Türkiye’nin nüfusu her geçen yıl artıyor. Ancak bu artış, beraberinde kalkınma, refah ya da bilinç seviyesinde bir yükseliş getirmediği sürece, sadece sayısal bir büyümeden ibaret kalıyor. Asıl mesele, nüfusun niceliğinden çok niteliğinde yatıyor. Eğitim, kültür ve bilinç seviyesi artmadıkça, cehalet içinde büyüyen bir topluma dönüşme riskiyle karşı karşıyayız.
Cehalet, sadece okuma yazma bilmemek ya da diplomaya sahip olmamak değildir. Bilgiye ulaşma isteğinin olmaması, sorgulamadan inanmak, eleştirel düşünceden uzaklaşmak, bilimi ve sanatı göz ardı etmek de cehaletin farklı yüzleridir. Türkiye’de her yıl milyonlarca insan dünyaya geliyor, ancak eğitim sistemi bu büyüyen nüfusu nitelikli bireyler haline getirebiliyor mu?
Eğitimde fırsat eşitsizliği, eleştirel düşüncenin önüne geçen ezberci sistem, bilime ve sanata verilen önemin giderek azalması, toplumu daha fazla yüzeysel bilgiye mahkum ediyor. Okullarda eğitim almakla gerçekten eğitilmek arasında büyük bir fark var. Bir diplomaya sahip olmak, bilinçli bir vatandaş olmayı sağlamıyor.
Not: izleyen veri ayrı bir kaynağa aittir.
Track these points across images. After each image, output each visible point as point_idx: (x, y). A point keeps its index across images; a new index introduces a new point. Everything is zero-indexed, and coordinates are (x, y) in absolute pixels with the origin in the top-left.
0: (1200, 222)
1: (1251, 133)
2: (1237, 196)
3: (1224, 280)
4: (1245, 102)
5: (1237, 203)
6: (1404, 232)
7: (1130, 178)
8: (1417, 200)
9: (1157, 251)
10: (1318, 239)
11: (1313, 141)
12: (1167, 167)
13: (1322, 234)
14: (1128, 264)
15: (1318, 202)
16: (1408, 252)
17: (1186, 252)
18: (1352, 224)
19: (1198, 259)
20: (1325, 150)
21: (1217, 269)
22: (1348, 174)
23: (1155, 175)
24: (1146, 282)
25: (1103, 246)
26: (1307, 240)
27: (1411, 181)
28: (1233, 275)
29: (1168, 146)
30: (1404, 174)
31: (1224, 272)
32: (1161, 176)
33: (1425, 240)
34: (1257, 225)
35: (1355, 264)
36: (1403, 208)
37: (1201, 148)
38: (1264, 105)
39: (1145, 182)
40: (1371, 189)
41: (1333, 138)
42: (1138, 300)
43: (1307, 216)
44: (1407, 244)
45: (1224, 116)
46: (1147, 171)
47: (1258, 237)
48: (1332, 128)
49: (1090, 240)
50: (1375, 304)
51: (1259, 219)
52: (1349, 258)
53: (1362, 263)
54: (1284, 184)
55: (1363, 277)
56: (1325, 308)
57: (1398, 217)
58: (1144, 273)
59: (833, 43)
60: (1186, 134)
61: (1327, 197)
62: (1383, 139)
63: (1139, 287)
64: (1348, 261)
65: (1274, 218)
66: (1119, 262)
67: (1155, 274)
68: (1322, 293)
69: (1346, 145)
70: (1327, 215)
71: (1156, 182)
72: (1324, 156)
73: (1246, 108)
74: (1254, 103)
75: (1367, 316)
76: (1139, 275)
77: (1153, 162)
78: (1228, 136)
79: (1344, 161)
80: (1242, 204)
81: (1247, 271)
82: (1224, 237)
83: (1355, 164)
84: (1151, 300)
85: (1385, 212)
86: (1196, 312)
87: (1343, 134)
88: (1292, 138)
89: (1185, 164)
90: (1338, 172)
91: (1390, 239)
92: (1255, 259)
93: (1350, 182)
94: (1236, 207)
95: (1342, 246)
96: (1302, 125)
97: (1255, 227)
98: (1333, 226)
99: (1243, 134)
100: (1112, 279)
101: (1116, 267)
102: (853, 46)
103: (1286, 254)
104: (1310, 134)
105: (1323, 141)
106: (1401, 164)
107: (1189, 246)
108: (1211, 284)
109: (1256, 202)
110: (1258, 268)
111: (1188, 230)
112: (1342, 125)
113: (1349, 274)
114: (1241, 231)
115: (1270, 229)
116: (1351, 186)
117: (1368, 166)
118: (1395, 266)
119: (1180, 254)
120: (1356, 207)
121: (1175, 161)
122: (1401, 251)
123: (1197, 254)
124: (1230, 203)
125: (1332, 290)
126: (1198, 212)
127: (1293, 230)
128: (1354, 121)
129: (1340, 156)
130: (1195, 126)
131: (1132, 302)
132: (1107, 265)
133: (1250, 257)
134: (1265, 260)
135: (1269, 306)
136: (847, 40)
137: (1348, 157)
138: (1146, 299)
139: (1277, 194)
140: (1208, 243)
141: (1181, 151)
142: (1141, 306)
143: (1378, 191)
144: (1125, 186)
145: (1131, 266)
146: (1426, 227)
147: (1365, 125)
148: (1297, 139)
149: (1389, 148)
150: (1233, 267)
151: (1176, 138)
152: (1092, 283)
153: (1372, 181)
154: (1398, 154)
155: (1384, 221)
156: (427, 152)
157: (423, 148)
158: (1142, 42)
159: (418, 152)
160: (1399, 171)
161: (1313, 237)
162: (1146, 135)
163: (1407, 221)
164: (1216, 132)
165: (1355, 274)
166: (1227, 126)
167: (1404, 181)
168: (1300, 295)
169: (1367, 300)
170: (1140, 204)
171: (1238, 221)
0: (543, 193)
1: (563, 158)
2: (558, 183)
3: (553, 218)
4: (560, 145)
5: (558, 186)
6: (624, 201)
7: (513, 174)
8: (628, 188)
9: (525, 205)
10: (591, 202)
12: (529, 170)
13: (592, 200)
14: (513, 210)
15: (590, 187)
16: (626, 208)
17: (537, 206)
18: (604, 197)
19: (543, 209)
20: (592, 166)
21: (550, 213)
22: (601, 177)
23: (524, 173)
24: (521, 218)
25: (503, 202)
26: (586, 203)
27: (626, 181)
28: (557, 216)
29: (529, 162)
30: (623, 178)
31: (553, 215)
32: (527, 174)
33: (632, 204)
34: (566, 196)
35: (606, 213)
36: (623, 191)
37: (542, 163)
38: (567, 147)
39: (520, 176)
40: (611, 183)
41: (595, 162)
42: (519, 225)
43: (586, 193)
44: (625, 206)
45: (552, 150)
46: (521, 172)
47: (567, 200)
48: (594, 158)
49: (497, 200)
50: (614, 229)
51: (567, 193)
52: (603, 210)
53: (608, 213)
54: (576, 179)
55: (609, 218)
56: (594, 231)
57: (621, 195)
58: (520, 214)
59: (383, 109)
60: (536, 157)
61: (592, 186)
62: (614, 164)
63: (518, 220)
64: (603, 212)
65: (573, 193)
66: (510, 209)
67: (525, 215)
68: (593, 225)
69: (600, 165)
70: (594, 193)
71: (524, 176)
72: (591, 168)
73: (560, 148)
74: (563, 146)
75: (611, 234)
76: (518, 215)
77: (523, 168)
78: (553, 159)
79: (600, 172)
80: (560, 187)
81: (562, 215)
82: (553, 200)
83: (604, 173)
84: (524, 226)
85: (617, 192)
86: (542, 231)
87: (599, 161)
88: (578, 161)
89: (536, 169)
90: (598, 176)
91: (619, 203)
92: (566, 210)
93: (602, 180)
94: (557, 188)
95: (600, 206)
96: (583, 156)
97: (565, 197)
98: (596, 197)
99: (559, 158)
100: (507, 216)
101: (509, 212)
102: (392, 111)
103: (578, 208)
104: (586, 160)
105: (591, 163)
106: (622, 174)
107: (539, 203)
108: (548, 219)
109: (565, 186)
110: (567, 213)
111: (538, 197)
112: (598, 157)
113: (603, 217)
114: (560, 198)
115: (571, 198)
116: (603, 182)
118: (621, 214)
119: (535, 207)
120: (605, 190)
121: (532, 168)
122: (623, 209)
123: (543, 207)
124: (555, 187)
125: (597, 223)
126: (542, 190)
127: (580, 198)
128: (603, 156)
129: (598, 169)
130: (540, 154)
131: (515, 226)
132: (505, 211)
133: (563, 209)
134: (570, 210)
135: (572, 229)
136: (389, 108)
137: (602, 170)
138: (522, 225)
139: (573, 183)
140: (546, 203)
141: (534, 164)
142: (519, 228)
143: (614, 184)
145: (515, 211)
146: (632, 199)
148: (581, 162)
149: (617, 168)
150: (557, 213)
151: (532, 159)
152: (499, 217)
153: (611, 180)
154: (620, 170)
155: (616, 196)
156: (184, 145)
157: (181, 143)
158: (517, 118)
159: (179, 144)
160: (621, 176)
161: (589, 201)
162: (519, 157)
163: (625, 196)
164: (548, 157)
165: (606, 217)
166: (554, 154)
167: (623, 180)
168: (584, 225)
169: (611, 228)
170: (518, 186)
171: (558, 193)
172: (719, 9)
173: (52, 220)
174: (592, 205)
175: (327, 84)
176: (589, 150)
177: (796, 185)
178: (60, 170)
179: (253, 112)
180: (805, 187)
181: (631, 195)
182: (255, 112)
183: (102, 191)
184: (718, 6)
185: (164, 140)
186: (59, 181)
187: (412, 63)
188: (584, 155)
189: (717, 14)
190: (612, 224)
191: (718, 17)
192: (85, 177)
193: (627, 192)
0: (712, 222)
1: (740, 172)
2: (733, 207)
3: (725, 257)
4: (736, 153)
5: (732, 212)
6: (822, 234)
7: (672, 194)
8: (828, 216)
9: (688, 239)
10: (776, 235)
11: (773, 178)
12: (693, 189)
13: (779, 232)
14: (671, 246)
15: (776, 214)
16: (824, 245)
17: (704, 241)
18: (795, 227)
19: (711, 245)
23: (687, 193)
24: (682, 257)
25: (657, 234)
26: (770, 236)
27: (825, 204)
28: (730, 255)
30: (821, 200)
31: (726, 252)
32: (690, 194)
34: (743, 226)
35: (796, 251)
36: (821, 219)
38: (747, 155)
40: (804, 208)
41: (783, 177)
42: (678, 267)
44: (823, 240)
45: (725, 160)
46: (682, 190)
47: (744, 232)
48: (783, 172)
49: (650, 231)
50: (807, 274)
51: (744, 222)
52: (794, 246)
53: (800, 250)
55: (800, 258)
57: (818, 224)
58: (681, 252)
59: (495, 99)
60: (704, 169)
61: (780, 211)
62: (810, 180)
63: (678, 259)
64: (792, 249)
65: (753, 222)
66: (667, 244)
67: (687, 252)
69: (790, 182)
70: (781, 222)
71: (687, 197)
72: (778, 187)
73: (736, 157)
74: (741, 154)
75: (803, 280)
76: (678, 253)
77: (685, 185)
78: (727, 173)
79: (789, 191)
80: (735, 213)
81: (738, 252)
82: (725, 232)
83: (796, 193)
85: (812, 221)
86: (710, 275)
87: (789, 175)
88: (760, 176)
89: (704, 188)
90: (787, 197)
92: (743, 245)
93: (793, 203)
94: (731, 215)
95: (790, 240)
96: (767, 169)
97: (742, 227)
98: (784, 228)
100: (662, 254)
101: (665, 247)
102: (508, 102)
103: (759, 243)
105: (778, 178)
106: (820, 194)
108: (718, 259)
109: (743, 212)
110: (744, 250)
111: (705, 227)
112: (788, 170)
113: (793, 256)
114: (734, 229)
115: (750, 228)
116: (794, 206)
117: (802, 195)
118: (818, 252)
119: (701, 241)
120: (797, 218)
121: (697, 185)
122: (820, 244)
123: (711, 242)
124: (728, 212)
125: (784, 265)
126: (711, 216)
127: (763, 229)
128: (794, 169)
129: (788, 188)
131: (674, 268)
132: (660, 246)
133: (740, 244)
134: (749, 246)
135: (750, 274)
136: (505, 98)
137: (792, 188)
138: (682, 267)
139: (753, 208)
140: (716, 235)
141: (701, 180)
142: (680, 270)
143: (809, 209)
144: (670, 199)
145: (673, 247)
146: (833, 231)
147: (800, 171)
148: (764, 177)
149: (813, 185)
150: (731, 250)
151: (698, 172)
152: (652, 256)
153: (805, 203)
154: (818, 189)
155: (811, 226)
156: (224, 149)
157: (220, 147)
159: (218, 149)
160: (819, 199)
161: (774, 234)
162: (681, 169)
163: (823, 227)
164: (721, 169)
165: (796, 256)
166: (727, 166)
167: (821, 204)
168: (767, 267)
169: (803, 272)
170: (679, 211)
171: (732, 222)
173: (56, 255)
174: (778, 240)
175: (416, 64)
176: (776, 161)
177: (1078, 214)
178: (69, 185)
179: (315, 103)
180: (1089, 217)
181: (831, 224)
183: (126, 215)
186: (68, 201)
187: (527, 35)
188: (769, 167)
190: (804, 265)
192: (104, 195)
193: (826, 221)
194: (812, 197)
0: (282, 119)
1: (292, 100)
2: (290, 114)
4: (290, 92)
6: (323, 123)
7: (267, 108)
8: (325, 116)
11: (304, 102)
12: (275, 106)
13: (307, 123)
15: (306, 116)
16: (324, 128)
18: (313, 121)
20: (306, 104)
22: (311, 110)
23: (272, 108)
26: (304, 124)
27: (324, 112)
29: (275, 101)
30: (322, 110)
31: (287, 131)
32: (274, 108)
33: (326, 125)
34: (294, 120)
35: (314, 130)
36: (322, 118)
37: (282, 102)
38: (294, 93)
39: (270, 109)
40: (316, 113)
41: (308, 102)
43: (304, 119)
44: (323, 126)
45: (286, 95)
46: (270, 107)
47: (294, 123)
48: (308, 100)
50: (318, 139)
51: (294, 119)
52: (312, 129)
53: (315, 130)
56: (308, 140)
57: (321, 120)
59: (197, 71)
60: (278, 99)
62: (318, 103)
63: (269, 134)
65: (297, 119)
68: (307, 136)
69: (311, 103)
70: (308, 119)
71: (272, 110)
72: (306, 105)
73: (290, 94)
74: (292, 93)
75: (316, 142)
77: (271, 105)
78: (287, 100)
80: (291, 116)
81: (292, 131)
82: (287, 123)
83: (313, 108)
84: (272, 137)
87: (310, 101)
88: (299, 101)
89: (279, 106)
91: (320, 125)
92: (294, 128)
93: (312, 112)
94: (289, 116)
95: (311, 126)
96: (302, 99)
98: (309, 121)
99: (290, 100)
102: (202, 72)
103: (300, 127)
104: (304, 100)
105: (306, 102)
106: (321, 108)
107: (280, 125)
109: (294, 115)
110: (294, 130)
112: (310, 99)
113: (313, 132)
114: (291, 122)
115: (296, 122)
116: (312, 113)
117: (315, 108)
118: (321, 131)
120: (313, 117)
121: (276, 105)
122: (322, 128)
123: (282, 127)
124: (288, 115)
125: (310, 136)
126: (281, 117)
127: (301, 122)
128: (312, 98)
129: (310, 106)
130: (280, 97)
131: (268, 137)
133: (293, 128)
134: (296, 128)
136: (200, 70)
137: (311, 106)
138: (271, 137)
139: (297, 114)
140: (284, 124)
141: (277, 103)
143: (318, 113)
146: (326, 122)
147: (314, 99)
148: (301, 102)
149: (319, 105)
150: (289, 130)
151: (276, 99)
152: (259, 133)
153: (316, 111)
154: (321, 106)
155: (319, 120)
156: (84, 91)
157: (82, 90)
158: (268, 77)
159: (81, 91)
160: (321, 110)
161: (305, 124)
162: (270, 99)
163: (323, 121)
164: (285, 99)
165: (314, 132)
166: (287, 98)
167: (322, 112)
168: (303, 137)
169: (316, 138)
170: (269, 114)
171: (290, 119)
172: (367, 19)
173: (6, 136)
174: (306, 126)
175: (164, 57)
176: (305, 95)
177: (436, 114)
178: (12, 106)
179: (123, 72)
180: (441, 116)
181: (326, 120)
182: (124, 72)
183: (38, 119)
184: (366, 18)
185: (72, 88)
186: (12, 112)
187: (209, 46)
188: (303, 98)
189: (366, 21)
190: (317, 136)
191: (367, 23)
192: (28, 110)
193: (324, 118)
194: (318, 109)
Bu yüzden, büyüyen nüfusun içinde bilinçli, sorgulayan, üreten bireylerin oranı azaldıkça, cehalet toplumu ele geçirmeye başlıyor.
Tarih boyunca birçok toplum, nüfus artışını bir güç olarak görmüştür. Ancak bu artış, niteliksiz insanlarla dolduğunda bir avantajdan çok, bir yük haline gelir. Eğitimsiz bireyler çoğaldıkça, bilimsel ve kültürel gelişme yavaşlar, demokrasi zayıflar, ekonomik kalkınma yerini durağanlığa bırakır. Çünkü sorgulamayan, bilinçsiz bireylerden oluşan bir toplum, kolayca manipüle edilir, gerçeğin yerine propaganda koyulur ve hakikatin yerini dogmalar alır.
Bugün Türkiye’nin en büyük sorunu sadece ekonomik kriz ya da siyasi çekişmeler değil; asıl tehlike, cehaletin her alanda kök salmasıdır. Nüfus politikaları sadece doğum oranlarını artırmaya değil, aynı zamanda doğan bireyleri bilinçli, eğitimli, sorgulayan bireyler haline getirmeye odaklanmalıdır. Yoksa artan nüfus, toplumsal kalkınmanın değil, toplumsal çöküşün habercisi olur.
Bir ülkenin gerçek gücü, nüfusunun sayısında değil, o nüfusun eğitim, kültür ve bilinç seviyesindedir. Eğer bir toplumda bilim, sanat, düşünce ve sorgulama ön planda tutulmazsa, orada sadece nüfus artar; ama medeniyet geriler.